When was the last time you used a phone that didn't need an electrical outlet? It is not uncommon on older homes to find phone jacks seemingly miles away from electrical outlets, but in new construction this is inexcusable. Electricians, often the prima donas of the trades, pride themselves in not just being some dumb gorillas lifting bricks. They are highly educated and experienced professionals handling critical and potentially dangerous tasks. However, many of them are still ensconced in the 1970's. So are many architects, I know. I don't even have enough time to start my pet peeve list about architects. But the electrical systems in a house are not rocket science, it's just a house, but it is a house in the 21st century. This is not to say that all electricians are ignorant of the new requirements and necessities of structured wiring, wireless networks, low voltage applications and such. Some folks can handle all of this and throw in the coordination as well. But I am constantly surprised that as the architect I am often the one on the jobsite with the most extensive knowledge of these systems and their capabilities. And my knowledge is thin and at least 6 months behind the curve.
So, now to my pet peeve. Okay, so the electrician doesn't know about X-10 wiring for renovations or that satellite internet systems need two coax wires. But surely they don't still have rotary phones at their houses. I hate going to the jobsite, after spending many painstaking hours locating outlets and jacks on drawings, just to find that not only have the electricians moved them, they have separated the phone jacks from the electrical outlets. Or the electrical outlets from the coaxial cable jacks. Really, you have televisions that don't need electricity?! Or placed two switches to the same hall light so close together I can actually touch them both at the same time. Of maybe electrical outlets behind doors.
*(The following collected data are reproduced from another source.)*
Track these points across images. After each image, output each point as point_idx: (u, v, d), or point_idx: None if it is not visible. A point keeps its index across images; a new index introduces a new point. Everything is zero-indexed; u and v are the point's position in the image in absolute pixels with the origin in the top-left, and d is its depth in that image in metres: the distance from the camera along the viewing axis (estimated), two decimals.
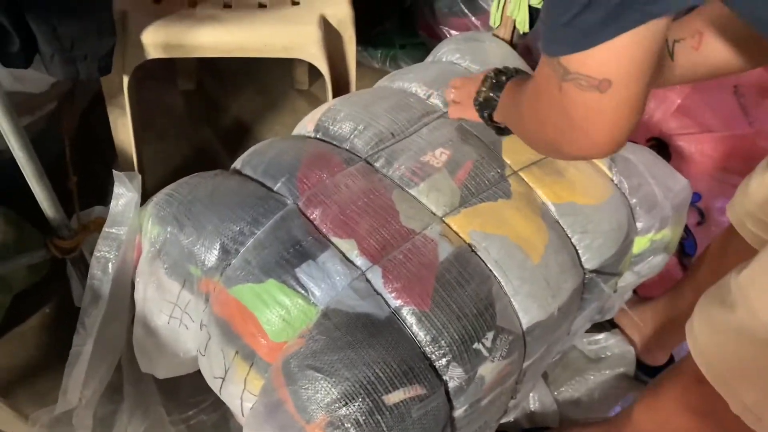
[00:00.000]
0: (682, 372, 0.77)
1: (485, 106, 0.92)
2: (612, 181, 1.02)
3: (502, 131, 0.96)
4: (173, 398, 1.13)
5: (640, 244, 1.04)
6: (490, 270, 0.86)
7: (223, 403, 1.13)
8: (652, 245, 1.05)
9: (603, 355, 1.27)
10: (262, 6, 1.25)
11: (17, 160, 0.88)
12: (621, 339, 1.26)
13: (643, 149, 1.10)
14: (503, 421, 1.10)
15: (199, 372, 0.99)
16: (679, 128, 1.68)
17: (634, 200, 1.02)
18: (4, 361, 1.19)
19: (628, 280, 1.10)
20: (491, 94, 0.90)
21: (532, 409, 1.19)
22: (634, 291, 1.28)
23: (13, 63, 0.92)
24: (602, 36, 0.52)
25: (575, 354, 1.28)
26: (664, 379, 0.85)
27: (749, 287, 0.67)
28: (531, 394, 1.18)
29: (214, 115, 1.70)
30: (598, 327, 1.28)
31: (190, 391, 1.15)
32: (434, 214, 0.90)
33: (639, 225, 1.02)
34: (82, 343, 0.91)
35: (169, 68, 1.71)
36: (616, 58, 0.53)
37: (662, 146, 1.66)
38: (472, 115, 0.95)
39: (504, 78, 0.90)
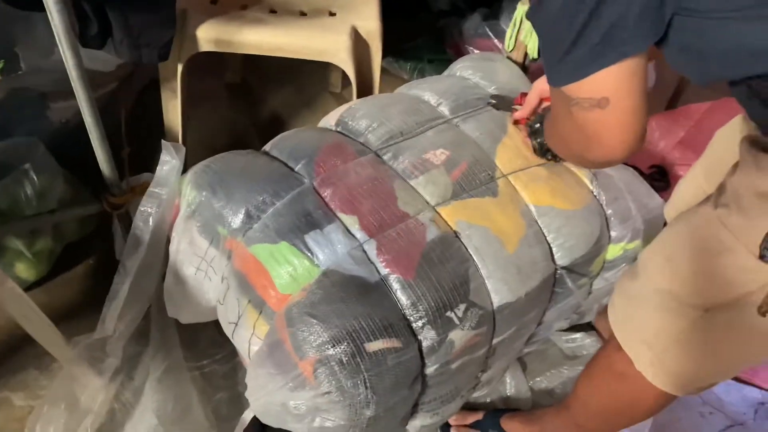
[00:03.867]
0: (609, 343, 0.91)
1: (538, 134, 1.10)
2: (591, 192, 1.16)
3: (556, 158, 1.12)
4: (192, 347, 1.29)
5: (613, 251, 1.17)
6: (470, 254, 1.00)
7: (234, 357, 1.30)
8: (624, 253, 1.17)
9: (579, 353, 1.39)
10: (303, 14, 1.42)
11: (86, 125, 1.05)
12: (596, 339, 1.38)
13: (626, 169, 1.23)
14: (476, 395, 1.23)
15: (215, 327, 1.14)
16: (681, 159, 1.78)
17: (610, 211, 1.15)
18: (52, 300, 1.36)
19: (602, 284, 1.22)
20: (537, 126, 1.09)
21: (508, 394, 1.31)
22: None
23: (91, 44, 1.10)
24: (590, 69, 0.66)
25: (554, 350, 1.40)
26: (597, 352, 0.98)
27: (648, 258, 0.82)
28: (507, 381, 1.31)
29: (253, 108, 1.87)
30: (577, 329, 1.40)
31: (206, 343, 1.31)
32: (428, 203, 1.04)
33: (613, 234, 1.15)
34: (121, 282, 1.08)
35: (218, 63, 1.89)
36: (607, 80, 0.66)
37: (663, 173, 1.77)
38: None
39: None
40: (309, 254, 0.97)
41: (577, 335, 1.39)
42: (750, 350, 0.80)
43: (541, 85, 1.10)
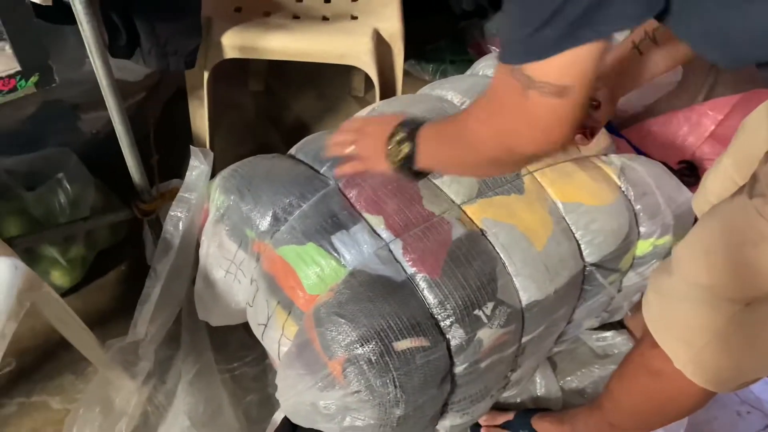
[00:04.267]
0: (643, 340, 0.89)
1: (408, 160, 0.88)
2: (619, 187, 1.14)
3: (418, 176, 0.92)
4: (222, 350, 1.31)
5: (642, 247, 1.15)
6: (497, 252, 1.00)
7: (264, 359, 1.31)
8: (654, 249, 1.16)
9: (609, 352, 1.37)
10: (325, 18, 1.43)
11: (117, 134, 1.08)
12: (627, 338, 1.36)
13: (653, 163, 1.22)
14: (506, 395, 1.22)
15: (245, 330, 1.16)
16: (712, 153, 1.75)
17: (639, 206, 1.13)
18: (86, 306, 1.39)
19: (633, 280, 1.20)
20: (408, 150, 0.88)
21: (538, 394, 1.30)
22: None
23: (120, 54, 1.13)
24: (560, 48, 0.61)
25: (584, 349, 1.39)
26: (631, 350, 0.97)
27: (682, 253, 0.80)
28: (537, 380, 1.30)
29: (277, 114, 1.89)
30: (607, 327, 1.38)
31: (236, 346, 1.33)
32: (453, 201, 1.04)
33: (642, 229, 1.14)
34: (152, 285, 1.10)
35: (242, 71, 1.91)
36: (572, 68, 0.62)
37: (692, 168, 1.74)
38: (381, 167, 0.92)
39: (409, 129, 0.88)
40: (336, 255, 0.97)
41: (608, 334, 1.37)
42: None
43: None
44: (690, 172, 1.71)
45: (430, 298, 0.94)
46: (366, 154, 0.96)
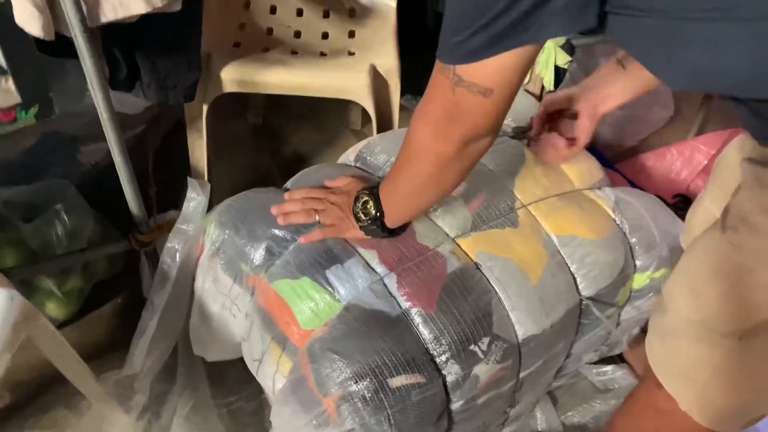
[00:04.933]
0: (648, 378, 0.87)
1: (376, 221, 0.96)
2: (614, 221, 1.15)
3: (392, 233, 1.00)
4: (218, 385, 1.30)
5: (639, 280, 1.15)
6: (492, 285, 1.00)
7: (261, 394, 1.30)
8: (651, 282, 1.15)
9: (611, 386, 1.36)
10: (323, 54, 1.45)
11: (116, 165, 1.09)
12: (628, 372, 1.35)
13: (648, 196, 1.22)
14: (506, 431, 1.20)
15: (241, 365, 1.15)
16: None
17: (634, 239, 1.13)
18: (82, 339, 1.38)
19: (630, 314, 1.20)
20: (374, 210, 0.96)
21: (539, 429, 1.29)
22: (644, 330, 1.38)
23: (120, 87, 1.14)
24: (487, 54, 0.68)
25: (584, 383, 1.37)
26: (636, 387, 0.96)
27: (671, 290, 0.80)
28: (538, 415, 1.28)
29: (276, 147, 1.91)
30: (607, 361, 1.37)
31: (233, 380, 1.32)
32: (447, 235, 1.04)
33: (638, 263, 1.14)
34: (149, 318, 1.09)
35: (241, 105, 1.94)
36: (496, 73, 0.70)
37: (687, 202, 1.74)
38: (351, 233, 1.00)
39: (369, 190, 0.97)
40: (330, 289, 0.97)
41: (608, 368, 1.36)
42: None
43: (549, 97, 1.12)
44: (685, 206, 1.69)
45: (425, 333, 0.93)
46: (335, 221, 1.02)
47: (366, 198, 0.97)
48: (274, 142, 1.92)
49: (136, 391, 1.14)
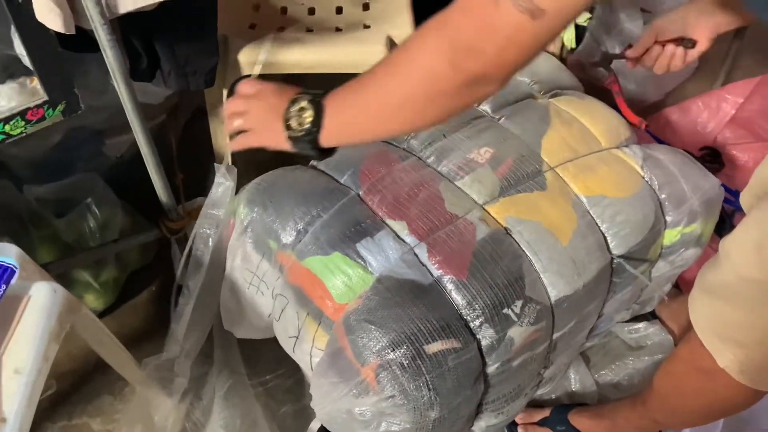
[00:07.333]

It is time that electricians and electrical supply companies got into our century. Standard outlets do not allow for two devices with transformers to be plugged in simultaneously. No one should have to try to remember which of the 4 or 5 switches in a row actually turns on the light. I know that there are plenty of new products out there that solve these problems but they are not even vaguely within the realm of standard materials and procedures. This is crazy. I don't think I should be the person on the jobsite with the most knowledge of potential conflicts between electrical and magnetic transformers or the ground-wiring of electrical panels. And frankly I don't think we should have to hire a phalanx of consultants - a/v systems, wireless networking, data distribution, energy monitoring, etc. just to get a house built.
Oh yeah, one last thing. This is not really the electrician's fault, chock it up to the mechanical installer. But really, do you have to install the thermostat directly in the middle of a wall?